● **What this task involves**
In the records below, repeat word for word only the lines starting at the one that contains "Identify the document elements. Format: label [x1, y1, x2, y2]." and ending at the one that contains "Page size: 2001x1125.", pictures excluded.

● **Dataset extract**
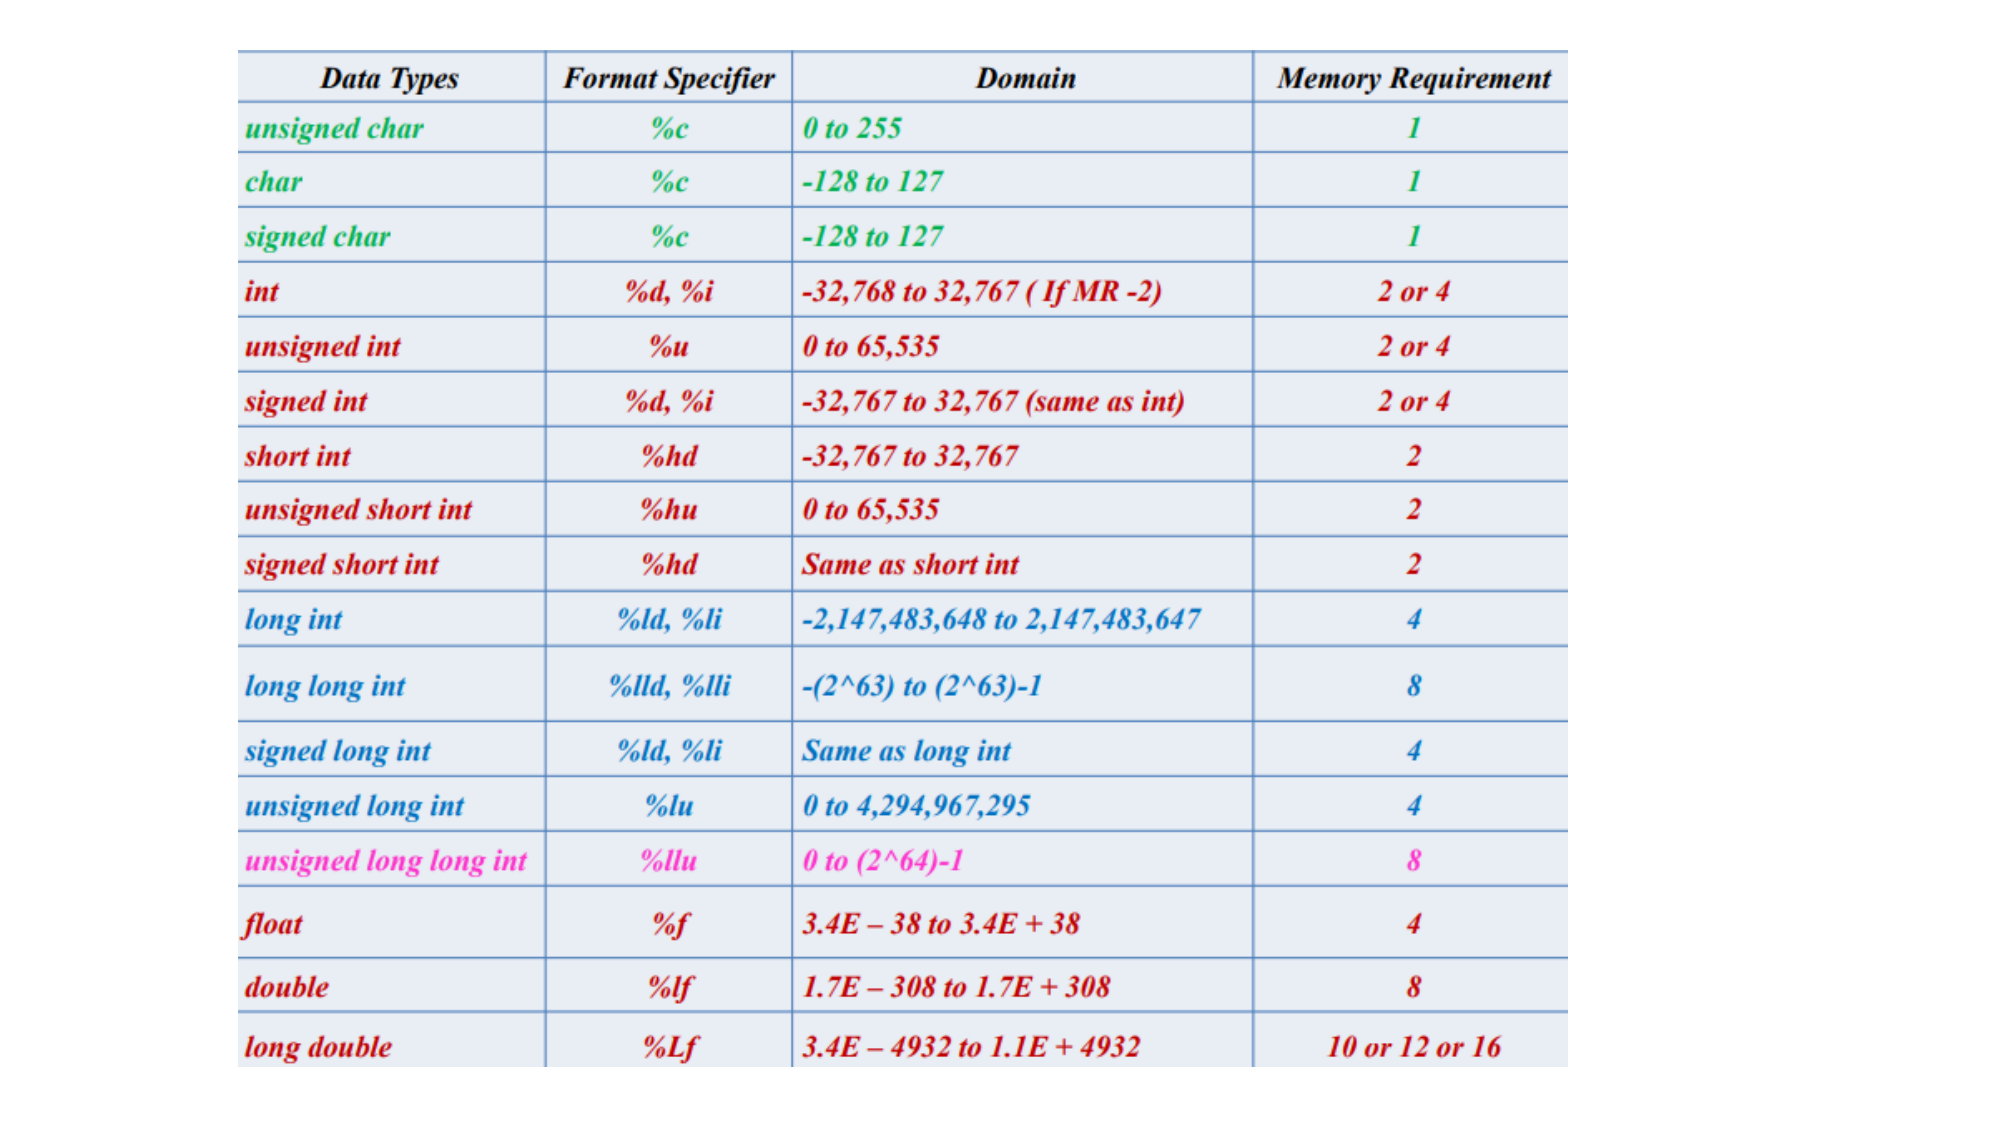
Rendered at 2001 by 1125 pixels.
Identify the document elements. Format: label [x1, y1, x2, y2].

list [238, 50, 1568, 1067]
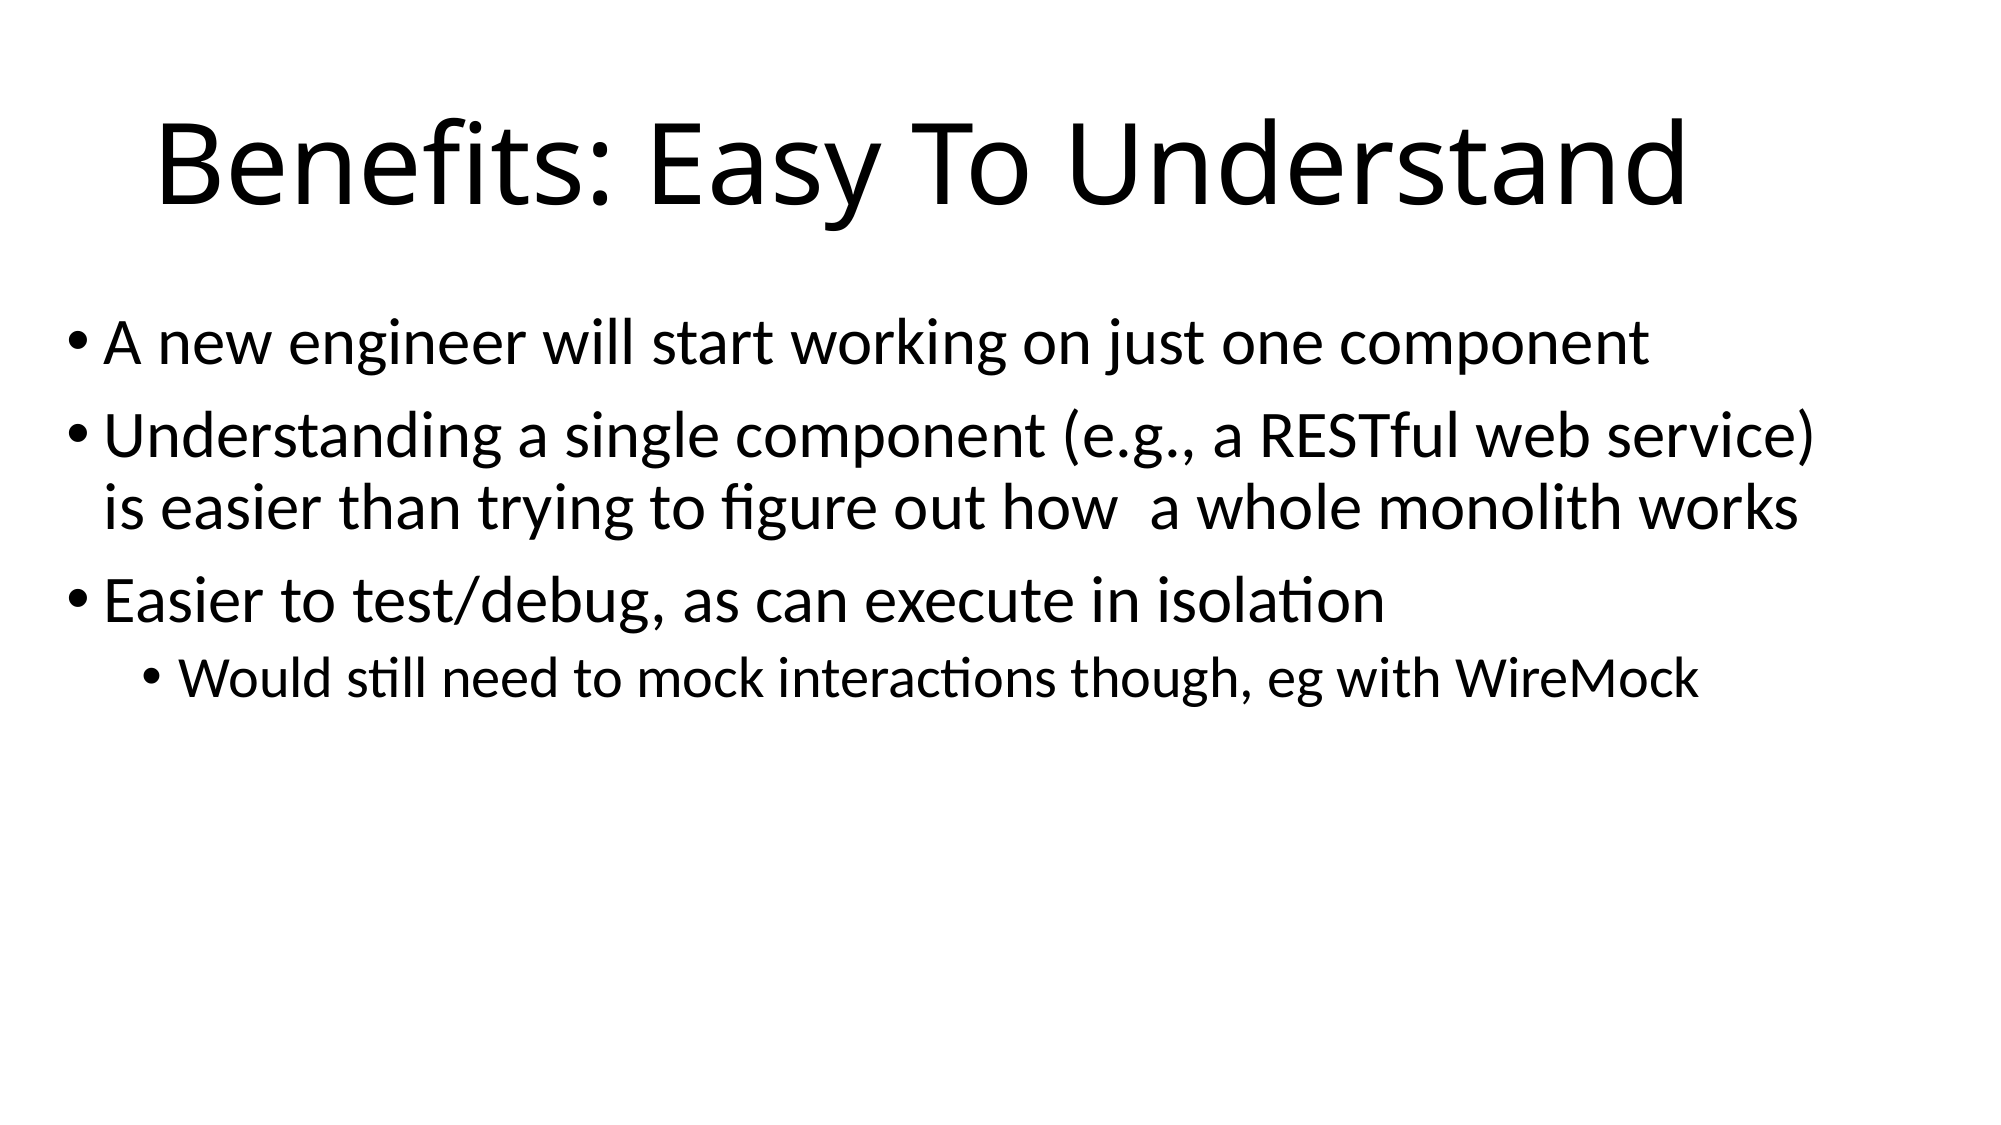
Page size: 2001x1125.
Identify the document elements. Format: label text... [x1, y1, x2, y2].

list A new engineer will start working on just one component Understanding a single component (e.g., a RESTful web service) is easier than trying to figure out how a whole monolith works Easier to test/debug, as can execute in isolation Would still need to mock interactions though, eg with WireMock [51, 299, 1863, 1045]
title Benefits: Easy To Understand [137, 59, 1863, 278]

● **Answer to this exercise**
Identify the document elements. Format: label [x1, y1, x2, y2].

list [238, 50, 1568, 1067]
Page size: 2001x1125.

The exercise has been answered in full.